Normalerweise muss man eine Frage am Anfang des Artikels mit Nein beantworten. In diesem Fall ist es aber anders. Der Fernseher wird in Zukunft immer mehr weg von seinen klassischen Aufgaben, hin zu einem großen Bildschirm gehen, bei dem man selber entscheidet, was man wann sieht. In gewisser Weise ist die neue Apple TV so ein bisschen, wie das erste iPhone. Ja, vorher gab es schon Smartphones/Settop Boxen, aber Apple hat gezeigt, wie es sich bedienen können muss. Ich sehe noch einige Probleme. So wäre ein ordentliches Multitasking noch nett, da man momentan weder Audio noch Video im Hintergrund laufen lassen kann. Picture in Picture fehlt noch, einen reinen Audioausgang hätte ich auch ganz gerne wieder und 180 € für die kleine Version ist zu viel. Hier empfiehlt es sich, ein wenig Ausschau nach Sonderangeboten oder Generalüberholten Geräten Ausschau zu halten. Mehr als 150 € ist sie wirklich nicht wert.

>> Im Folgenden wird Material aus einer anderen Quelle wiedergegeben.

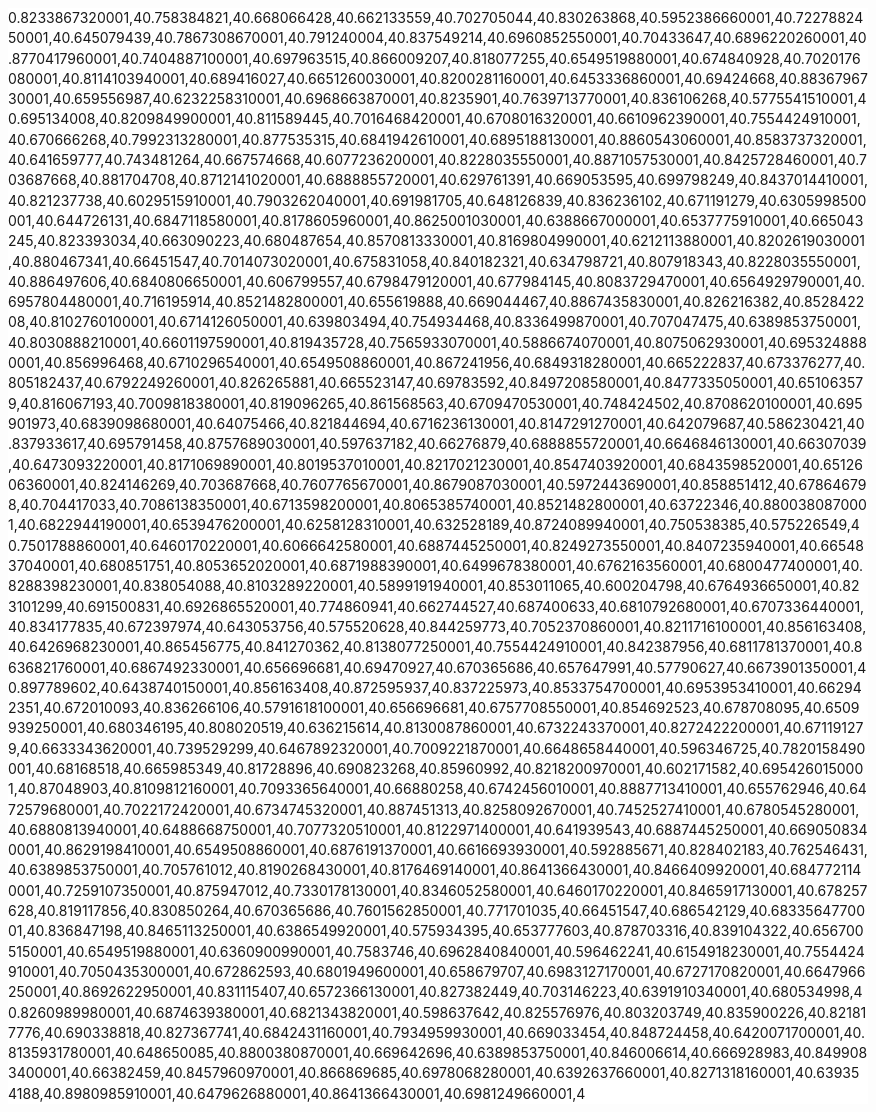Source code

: 0.8233867320001,40.758384821,40.668066428,40.662133559,40.702705044,40.830263868,40.5952386660001,40.7227882450001,40.645079439,40.7867308670001,40.791240004,40.837549214,40.6960852550001,40.70433647,40.6896220260001,40.8770417960001,40.7404887100001,40.697963515,40.866009207,40.818077255,40.6549519880001,40.674840928,40.7020176080001,40.8114103940001,40.689416027,40.6651260030001,40.8200281160001,40.6453336860001,40.69424668,40.8836796730001,40.659556987,40.6232258310001,40.6968663870001,40.8235901,40.7639713770001,40.836106268,40.5775541510001,40.695134008,40.8209849900001,40.811589445,40.7016468420001,40.6708016320001,40.6610962390001,40.7554424910001,40.670666268,40.7992313280001,40.877535315,40.6841942610001,40.6895188130001,40.8860543060001,40.8583737320001,40.641659777,40.743481264,40.667574668,40.6077236200001,40.8228035550001,40.8871057530001,40.8425728460001,40.703687668,40.881704708,40.8712141020001,40.6888855720001,40.629761391,40.669053595,40.699798249,40.8437014410001,40.821237738,40.6029515910001,40.7903262040001,40.691981705,40.648126839,40.836236102,40.671191279,40.6305998500001,40.644726131,40.6847118580001,40.8178605960001,40.8625001030001,40.6388667000001,40.6537775910001,40.665043245,40.823393034,40.663090223,40.680487654,40.8570813330001,40.8169804990001,40.6212113880001,40.8202619030001,40.880467341,40.66451547,40.7014073020001,40.675831058,40.840182321,40.634798721,40.807918343,40.8228035550001,40.886497606,40.6840806650001,40.606799557,40.6798479120001,40.677984145,40.8083729470001,40.6564929790001,40.6957804480001,40.716195914,40.8521482800001,40.655619888,40.669044467,40.8867435830001,40.826216382,40.852842208,40.8102760100001,40.6714126050001,40.639803494,40.754934468,40.8336499870001,40.707047475,40.6389853750001,40.8030888210001,40.6601197590001,40.819435728,40.7565933070001,40.5886674070001,40.8075062930001,40.6953248880001,40.856996468,40.6710296540001,40.6549508860001,40.867241956,40.6849318280001,40.665222837,40.673376277,40.805182437,40.6792249260001,40.826265881,40.665523147,40.69783592,40.8497208580001,40.8477335050001,40.651063579,40.816067193,40.7009818380001,40.819096265,40.861568563,40.6709470530001,40.748424502,40.8708620100001,40.695901973,40.6839098680001,40.64075466,40.821844694,40.6716236130001,40.8147291270001,40.642079687,40.586230421,40.837933617,40.695791458,40.8757689030001,40.597637182,40.66276879,40.6888855720001,40.6646846130001,40.66307039,40.6473093220001,40.8171069890001,40.8019537010001,40.8217021230001,40.8547403920001,40.6843598520001,40.6512606360001,40.824146269,40.703687668,40.7607765670001,40.8679087030001,40.5972443690001,40.858851412,40.678646798,40.704417033,40.7086138350001,40.6713598200001,40.8065385740001,40.8521482800001,40.63722346,40.8800380870001,40.6822944190001,40.6539476200001,40.6258128310001,40.632528189,40.8724089940001,40.750538385,40.575226549,40.7501788860001,40.6460170220001,40.6066642580001,40.6887445250001,40.8249273550001,40.8407235940001,40.6654837040001,40.680851751,40.8053652020001,40.6871988390001,40.6499678380001,40.6762163560001,40.6800477400001,40.8288398230001,40.838054088,40.8103289220001,40.5899191940001,40.853011065,40.600204798,40.6764936650001,40.823101299,40.691500831,40.6926865520001,40.774860941,40.662744527,40.687400633,40.6810792680001,40.6707336440001,40.834177835,40.672397974,40.643053756,40.575520628,40.844259773,40.7052370860001,40.8211716100001,40.856163408,40.6426968230001,40.865456775,40.841270362,40.8138077250001,40.7554424910001,40.842387956,40.6811781370001,40.8636821760001,40.6867492330001,40.656696681,40.69470927,40.670365686,40.657647991,40.57790627,40.6673901350001,40.897789602,40.6438740150001,40.856163408,40.872595937,40.837225973,40.8533754700001,40.6953953410001,40.662942351,40.672010093,40.836266106,40.5791618100001,40.656696681,40.6757708550001,40.854692523,40.678708095,40.6509939250001,40.680346195,40.808020519,40.636215614,40.8130087860001,40.6732243370001,40.8272422200001,40.671191279,40.6633343620001,40.739529299,40.6467892320001,40.7009221870001,40.6648658440001,40.596346725,40.7820158490001,40.68168518,40.665985349,40.81728896,40.690823268,40.85960992,40.8218200970001,40.602171582,40.6954260150001,40.87048903,40.8109812160001,40.7093365640001,40.66880258,40.6742456010001,40.8887713410001,40.655762946,40.6472579680001,40.7022172420001,40.6734745320001,40.887451313,40.8258092670001,40.7452527410001,40.6780545280001,40.6880813940001,40.6488668750001,40.7077320510001,40.8122971400001,40.641939543,40.6887445250001,40.6690508340001,40.8629198410001,40.6549508860001,40.6876191370001,40.6616693930001,40.592885671,40.828402183,40.762546431,40.6389853750001,40.705761012,40.8190268430001,40.8176469140001,40.8641366430001,40.8466409920001,40.6847721140001,40.7259107350001,40.875947012,40.7330178130001,40.8346052580001,40.6460170220001,40.8465917130001,40.678257628,40.819117856,40.830850264,40.670365686,40.7601562850001,40.771701035,40.66451547,40.686542129,40.6833564770001,40.836847198,40.8465113250001,40.6386549920001,40.575934395,40.653777603,40.878703316,40.839104322,40.6567005150001,40.6549519880001,40.6360900990001,40.7583746,40.6962840840001,40.596462241,40.6154918230001,40.7554424910001,40.7050435300001,40.672862593,40.6801949600001,40.658679707,40.6983127170001,40.6727170820001,40.6647966250001,40.8692622950001,40.831115407,40.6572366130001,40.827382449,40.703146223,40.6391910340001,40.680534998,40.8260989980001,40.6874639380001,40.6821343820001,40.598637642,40.825576976,40.803203749,40.835900226,40.821817776,40.690338818,40.827367741,40.6842431160001,40.7934959930001,40.669033454,40.848724458,40.6420071700001,40.8135931780001,40.648650085,40.8800380870001,40.669642696,40.6389853750001,40.846006614,40.666928983,40.8499083400001,40.66382459,40.8457960970001,40.866869685,40.6978068280001,40.6392637660001,40.8271318160001,40.639354188,40.8980985910001,40.6479626880001,40.8641366430001,40.6981249660001,4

Außerdem muss sich Apple noch überlegen, wie sie diese ganzen Satellitenreciever, die insbesondere auf dem amerikanischen Markt vertreten sind, abschaffen. Entweder verbaut Apple noch einen TV-Reciever oder überzeugt die Kabelprovider ihre Sender über den App Store anzubieten und per Subscription über Apple abzurechnen.
Das Gerät selbst macht so einen ordentlichen Eindruck. Es ist neben dem Fernseher nicht besonders auffällig und scheint auch nicht zu wenig Leistung zu haben.
Spannend wird noch, wenn Apple in den Streaming Bereich einsteigen wird, da bisher das Kaufen und Leihen in iTunes ganz schön teuer ist.

Mal sehen, was tvOS 2 bringen wird und wie die Konkurrenz eine ordentliche Alternative zu AirPlay bieten wird.